[Stored data entries]
....................
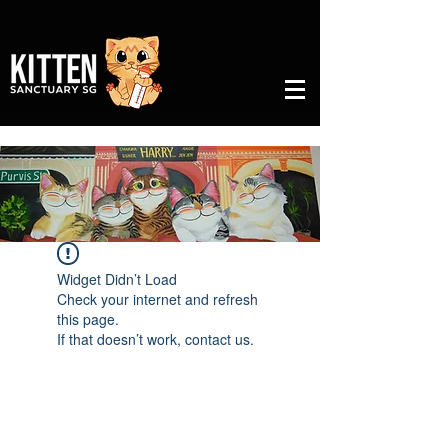
Widget Didn’t Load
Check your internet and refresh
this page.
If that doesn’t work, contact us.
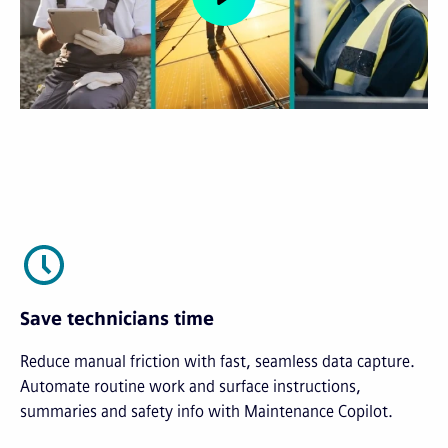
Save technicians time
Reduce manual friction with fast, seamless data capture.
Automate routine work and surface instructions,
summaries and safety info with Maintenance Copilot.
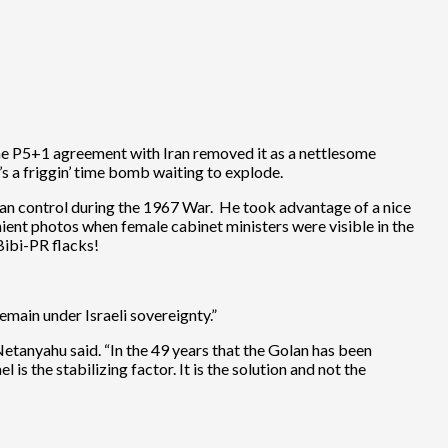
the P5+1 agreement with Iran removed it as a nettlesome
’s a friggin’ time bomb waiting to explode.
yrian control during the 1967 War. He took advantage of a nice
ient photos when female cabinet ministers were visible in the
Bibi-PR flacks!
main under Israeli sovereignty.”
etanyahu said. “In the 49 years that the Golan has been
 is the stabilizing factor. It is the solution and not the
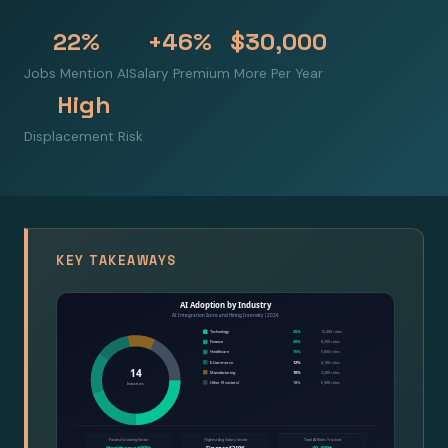
22%
+46%
$30,000
Jobs Mention AI
Salary Premium
More Per Year
High
Displacement Risk
KEY TAKEAWAYS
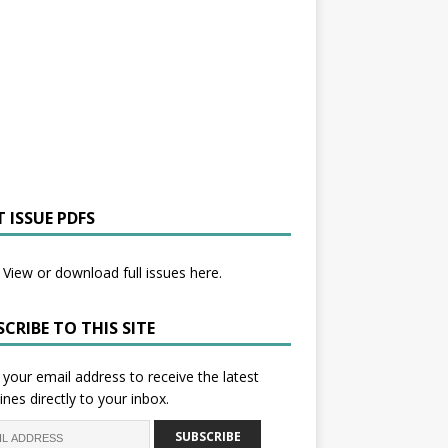
 ISSUE PDFS
View or download full issues here.
CRIBE TO THIS SITE
 your email address to receive the latest
ines directly to your inbox.
SUBSCRIBE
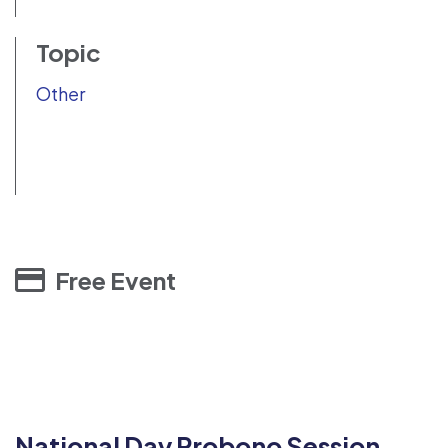
Topic
Other
Free Event
National Day Probono Session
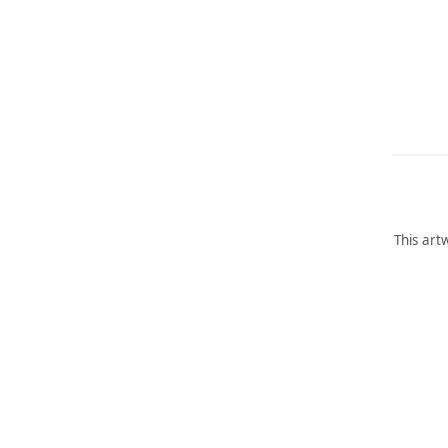
This art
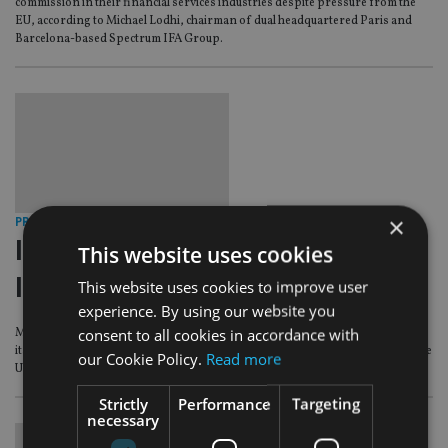
commission in their financial services industries despite pressure from the
EU, according to Michael Lodhi, chairman of dual headquartered Paris and
Barcelona-based Spectrum IFA Group.
×
PROFILES & COMMENT
|
8 Jul 15
Intermediary profile with Spectrum
This website uses cookies
IFA Group
This website uses cookies to improve user
experience. By using our website you
consent to all cookies in accordance with
Michael Lodhi, one of the three founders of Spectrum, explains the secret of
its success on the continent, the importance of face-to-face advice and why the
our Cookie Policy.
Read more
UK should remain in Europe
Strictly
Performance
Targeting
necessary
....................
Repeat exactly, please: transcribe each entry and leave out the pictures.

## OUTPUT FOR THIS EXERCISE
Widget Didn’t Load
Check your internet and refresh
this page.
If that doesn’t work, contact us.
Save technicians time
Reduce manual friction with fast, seamless data capture.
Automate routine work and surface instructions,
summaries and safety info with Maintenance Copilot.
the P5+1 agreement with Iran removed it as a nettlesome
’s a friggin’ time bomb waiting to explode.
yrian control during the 1967 War. He took advantage of a nice
ient photos when female cabinet ministers were visible in the
Bibi-PR flacks!
main under Israeli sovereignty.”
etanyahu said. “In the 49 years that the Golan has been
 is the stabilizing factor. It is the solution and not the
22%
+46%
$30,000
Jobs Mention AI
Salary Premium
More Per Year
High
Displacement Risk
KEY TAKEAWAYS
 ISSUE PDFS
View or download full issues here.
CRIBE TO THIS SITE
 your email address to receive the latest
ines directly to your inbox.
SUBSCRIBE
Topic
Other
Free Event
National Day Probono Session
This art
commission in their financial services industries despite pressure from the
EU, according to Michael Lodhi, chairman of dual headquartered Paris and
Barcelona-based Spectrum IFA Group.
×
PROFILES & COMMENT
|
8 Jul 15
Intermediary profile with Spectrum
This website uses cookies
IFA Group
This website uses cookies to improve user
experience. By using our website you
consent to all cookies in accordance with
Michael Lodhi, one of the three founders of Spectrum, explains the secret of
its success on the continent, the importance of face-to-face advice and why the
our Cookie Policy.
Read more
UK should remain in Europe
Strictly
Performance
Targeting
necessary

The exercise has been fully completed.